[Extracted page text data]
--

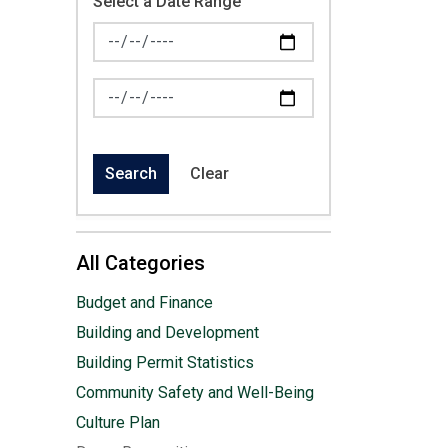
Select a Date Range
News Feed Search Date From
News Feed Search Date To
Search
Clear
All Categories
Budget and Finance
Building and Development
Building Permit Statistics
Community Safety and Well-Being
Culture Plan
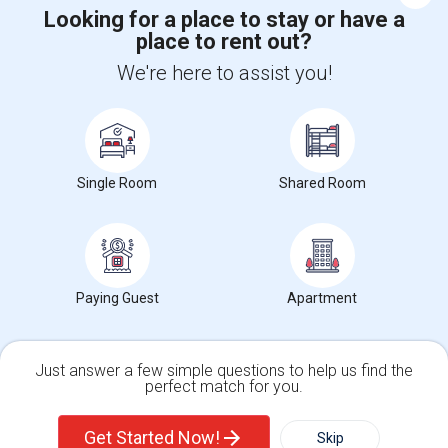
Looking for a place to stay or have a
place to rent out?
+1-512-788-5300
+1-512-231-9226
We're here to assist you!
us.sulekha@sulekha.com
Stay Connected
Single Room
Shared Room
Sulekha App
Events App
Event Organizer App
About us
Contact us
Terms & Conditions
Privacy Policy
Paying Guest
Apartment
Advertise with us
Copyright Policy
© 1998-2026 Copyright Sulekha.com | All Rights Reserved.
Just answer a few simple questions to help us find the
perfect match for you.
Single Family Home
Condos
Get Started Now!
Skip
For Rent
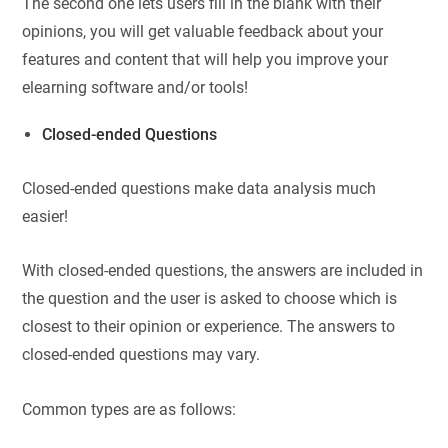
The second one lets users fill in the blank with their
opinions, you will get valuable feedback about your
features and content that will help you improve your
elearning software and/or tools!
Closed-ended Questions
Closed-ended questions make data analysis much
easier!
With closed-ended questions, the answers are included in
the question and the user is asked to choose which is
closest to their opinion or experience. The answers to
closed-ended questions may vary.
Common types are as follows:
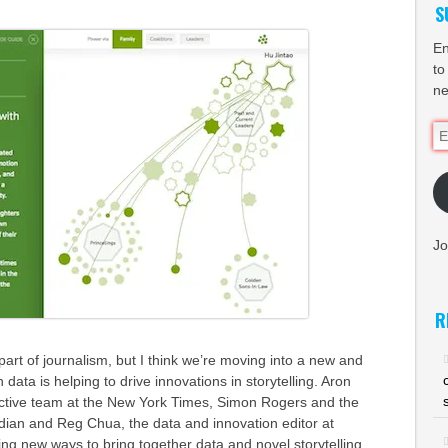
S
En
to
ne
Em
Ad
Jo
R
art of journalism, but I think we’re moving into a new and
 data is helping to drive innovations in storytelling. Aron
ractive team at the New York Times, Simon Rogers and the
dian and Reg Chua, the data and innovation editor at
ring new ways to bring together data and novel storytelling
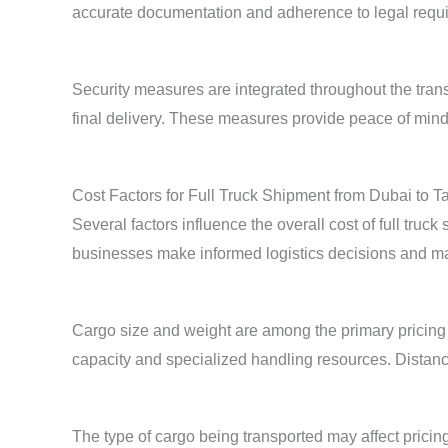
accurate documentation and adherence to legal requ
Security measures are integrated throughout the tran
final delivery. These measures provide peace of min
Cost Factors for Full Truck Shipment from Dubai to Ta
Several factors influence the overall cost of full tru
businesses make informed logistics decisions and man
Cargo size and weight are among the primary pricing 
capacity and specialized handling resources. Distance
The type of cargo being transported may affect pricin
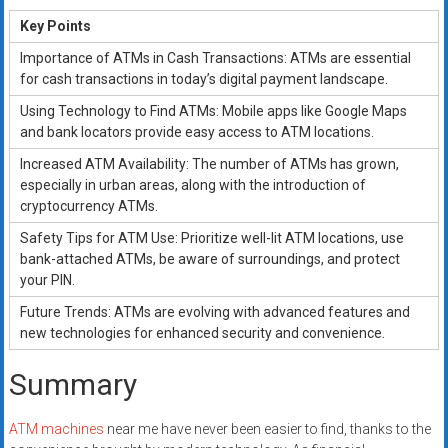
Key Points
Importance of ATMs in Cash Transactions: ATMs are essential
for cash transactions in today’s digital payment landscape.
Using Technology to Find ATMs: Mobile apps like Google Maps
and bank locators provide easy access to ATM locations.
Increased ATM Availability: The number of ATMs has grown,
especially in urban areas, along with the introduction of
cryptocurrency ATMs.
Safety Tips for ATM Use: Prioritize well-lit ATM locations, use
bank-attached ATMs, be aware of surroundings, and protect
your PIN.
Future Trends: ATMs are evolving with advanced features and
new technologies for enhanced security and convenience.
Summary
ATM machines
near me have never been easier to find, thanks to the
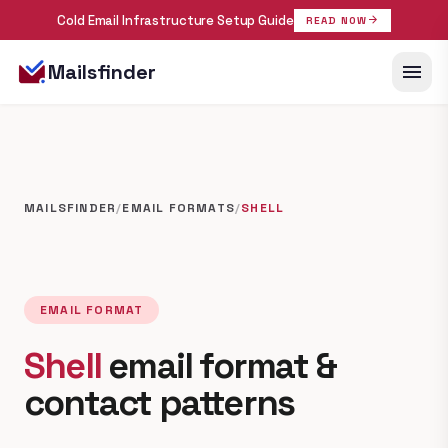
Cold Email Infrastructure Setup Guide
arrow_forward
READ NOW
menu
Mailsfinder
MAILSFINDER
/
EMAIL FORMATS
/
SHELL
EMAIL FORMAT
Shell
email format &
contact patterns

--

> REQUIRED ACTION: Whenever a line above contains "ended", copy that line.

> EXPECTED ANSWER:
Closed-ended Questions
Closed-ended questions make data analysis much
With closed-ended questions, the answers are included in
closed-ended questions may vary.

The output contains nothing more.